PROVIDED RECORDS =
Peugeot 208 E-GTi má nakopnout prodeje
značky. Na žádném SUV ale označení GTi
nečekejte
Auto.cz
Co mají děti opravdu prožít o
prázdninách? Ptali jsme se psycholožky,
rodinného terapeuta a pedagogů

WORK INSTRUCTION =
Can you convert the text lines from all the items above into a Markdown table with two columns, Row and Line, numbering each line in order and skipping any blank lines?

FINISHED EXERCISE =
| Row | Line |
|---|---|
| 1 | Peugeot 208 E-GTi má nakopnout prodeje |
| 2 | značky. Na žádném SUV ale označení GTi |
| 3 | nečekejte |
| 4 | Auto.cz |
| 5 | Co mají děti opravdu prožít o |
| 6 | prázdninách? Ptali jsme se psycholožky, |
| 7 | rodinného terapeuta a pedagogů |